For those not in the know, winterising a garden means maintaining it so that plants don’t die and, hopefully, you get to enjoy more colourful flowers come spring time.
Removing dead foliage and other debris from your garden doesn’t just ensure a cleaner appearance; it can also stop pests and diseases hibernating in plant debris.
homify hint: Compost (made from decomposed, organic materials) adds nutrients to soil and improves its structure; mulch (which can be organic or inorganic materials that have not yet decomposed) limits weed growth, stops erosion, and preserves soil moisture.
Continue pulling out weeds and other unwanted plants. However, double check that you toss those invasive plants, particularly the seed heads, not onto your usual compost pile, but into a covered garbage container.
The best time to divide your plants is about six weeks before the ground freezes. Look out for plant clumps not flowering as well as you’d hope them to and/or ones featuring bare spots in the centre.
Not all buds will survive freezes and those are the ones you are going to rescue. First, you’re going to dry them out on newspaper for a few weeks. Then, move them to a container where they’ll be covered with one of the following: sand, sawdust, perlite, or vermiculite. Plant them as soon as they’re ready for replanting and the weather permits it.
For the bulbs you leave out in the garden, cover them with an extra mulch layer for predicted freezings.
If possible, add a thick layer of mulch to your garden’s late-season plants only after the ground has started freezing. Cold or frozen, that ground will be kept at a consistent temperature until spring. The mulch will also help to prevent the soil’s freeze/thaw cycles.

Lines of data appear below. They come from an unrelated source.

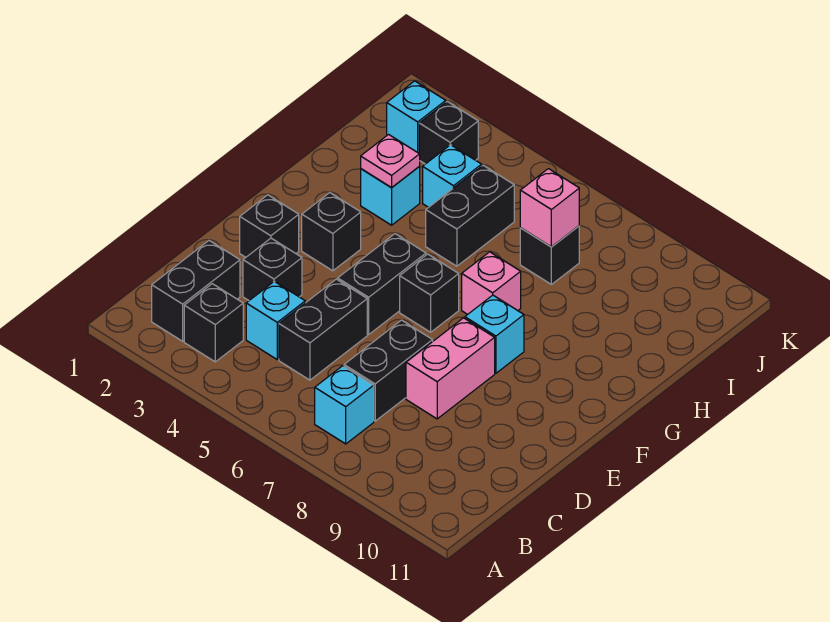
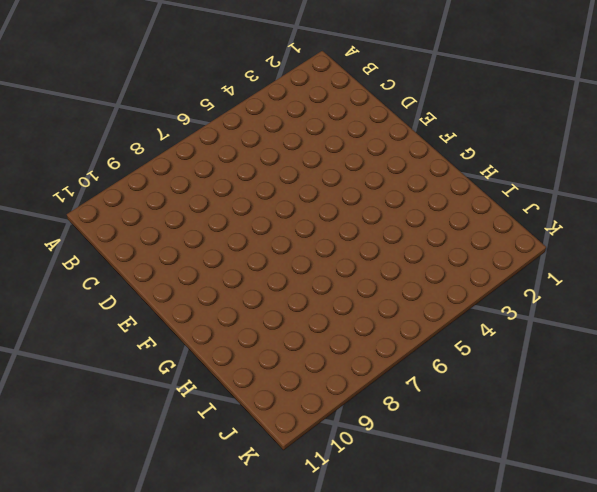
none -> black 1x2 brick [152,241,240,341]
none -> black 1x1 brick [184,284,243,362]
none -> cyan 1x1 brick [315,366,374,444]

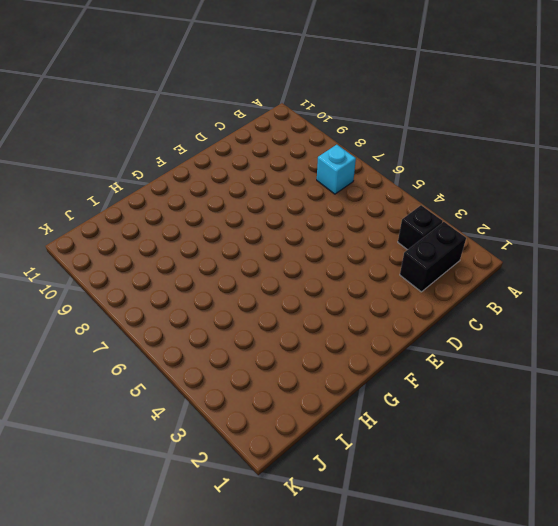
none -> cyan 1x1 brick [246,281,305,359]
none -> black 1x2 brick [279,279,367,380]
none -> black 1x2 brick [344,320,433,421]

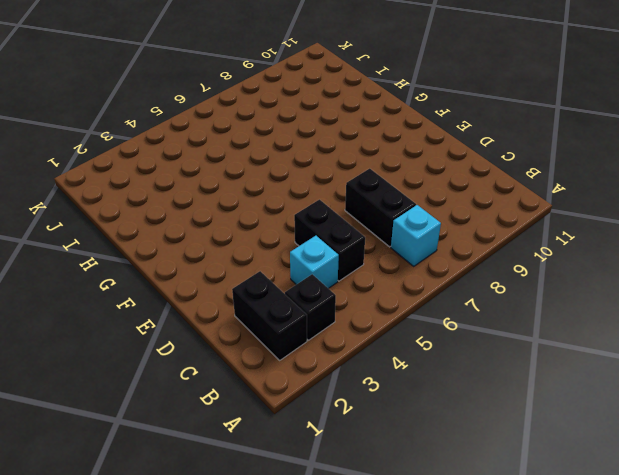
none -> black 1x1 brick [243,238,302,300]
none -> pink 1x2 brick [406,318,495,419]
none -> black 1x1 brick [240,195,299,257]

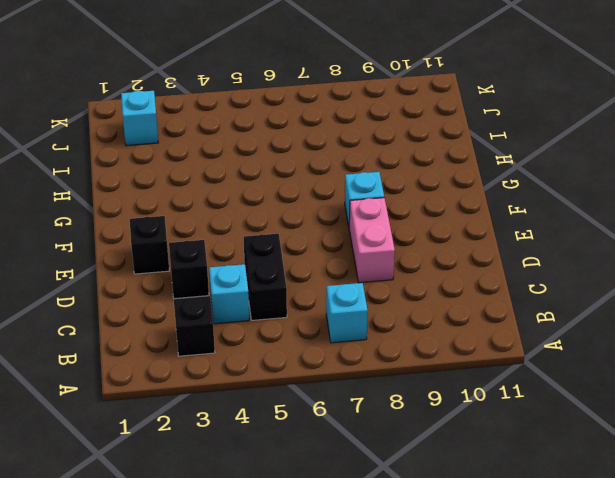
none -> black 1x2 brick [152,241,240,341]
none -> black 1x2 brick [344,320,433,421]
none -> black 1x2 brick [338,234,426,334]

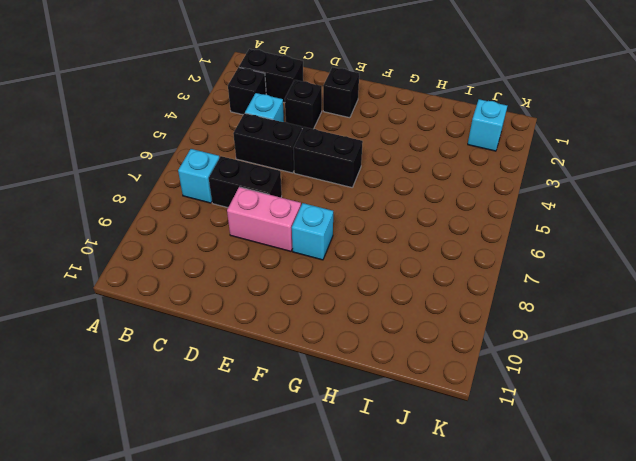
none -> black 1x1 brick [302,193,361,271]
none -> black 1x1 brick [400,254,459,332]
none -> pink 1x1 brick [462,252,521,314]

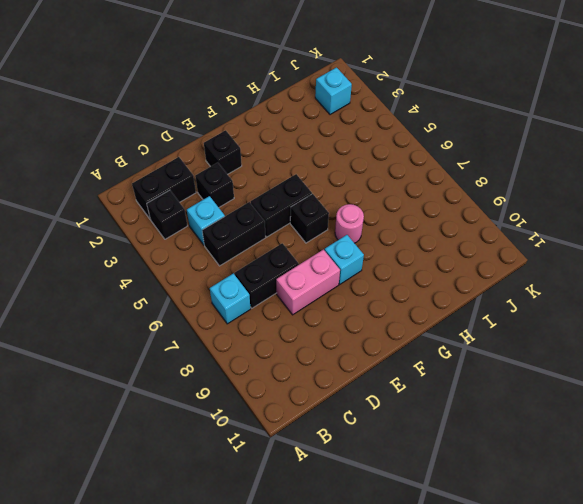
pink 1x1 round brick [335,204,364,243] -> pink 1x1 brick [462,252,521,314]
none -> black 1x1 brick [302,193,361,271]
none -> cyan 1x1 brick [361,167,420,225]
none -> black 1x2 brick [426,165,514,266]

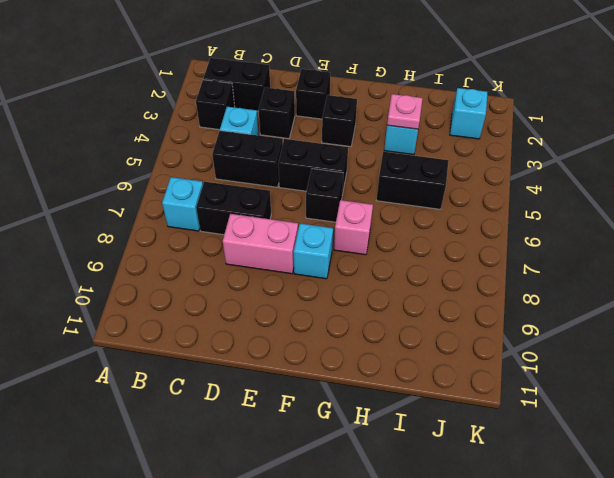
none -> cyan 1x1 brick [423,145,482,207]
none -> black 1x1 brick [520,226,579,284]
none -> black 1x1 brick [419,101,478,164]

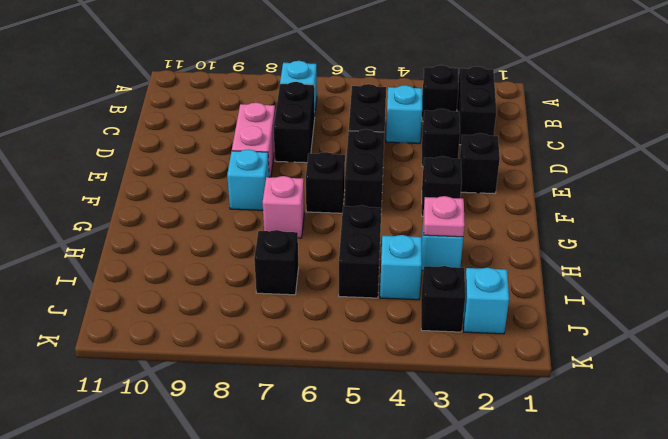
none -> pink 1x1 brick [520,169,579,247]

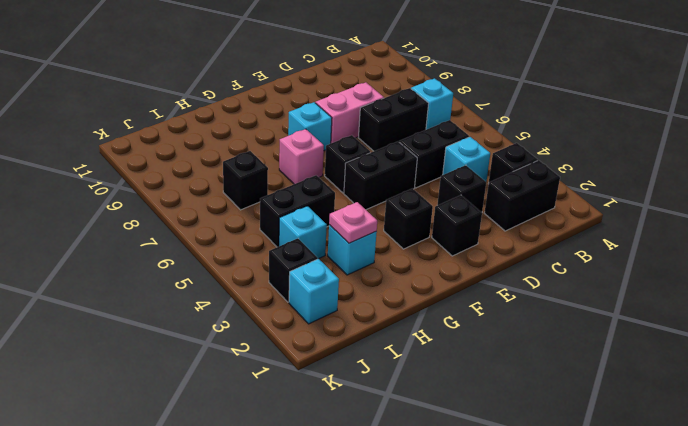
none -> pink 1x1 brick [520,169,579,247]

Spot-check around late January to see if your mulch needs a top-up due to the elements.
If it’s a dry autumn, deep soaks can make a big difference. Broadleaf evergreens (like hollies) and conifers (like yews) are at risk of winter burn as their plants release moisture all year round. Keep a close eye on broadleaf types in your garden facing south/southwest in the afternoon sun and, as required, water them additionally.
Remember that the bark of recently planted young trees, especially ones bearing fruit, is easily damaged by fluctuating day/night temperatures. Fortunately, you can opt for tree-wrap tape and plastic spiral tree protectors.
Once you’ve divided and replanted, add about 7 – 10 cm of compost to the beds. The winter rains will conveniently help flush those nutrients into the soil.
Why not keep those fingers green and grow some bulbs indoors, like amaryllis or paperwhite narcissus? Or cut down a few budded branches of forsythia and witch hazel and add their blooms to your interior scheme.
A bit of colourful cheer can do your garden, and your mood, some good after this year. Pluck or purchase evergreen boughs and berries and DIY some wreaths or garlands for fences, trees, and garden furniture. And don’t forget about those twinkling string lights for a festive ambience.
If you simply can’t wait to start on that new garden bed you’ve been planning, we’ve got great news: you don’t have to! Cover the area with a thick layer of newspaper or cardboard, then pile on varying layers of organic material like leaves, compost, straw, etc. Once spring starts, the dead grass and weeds under the pile will have made a lovely space for your new garden bed.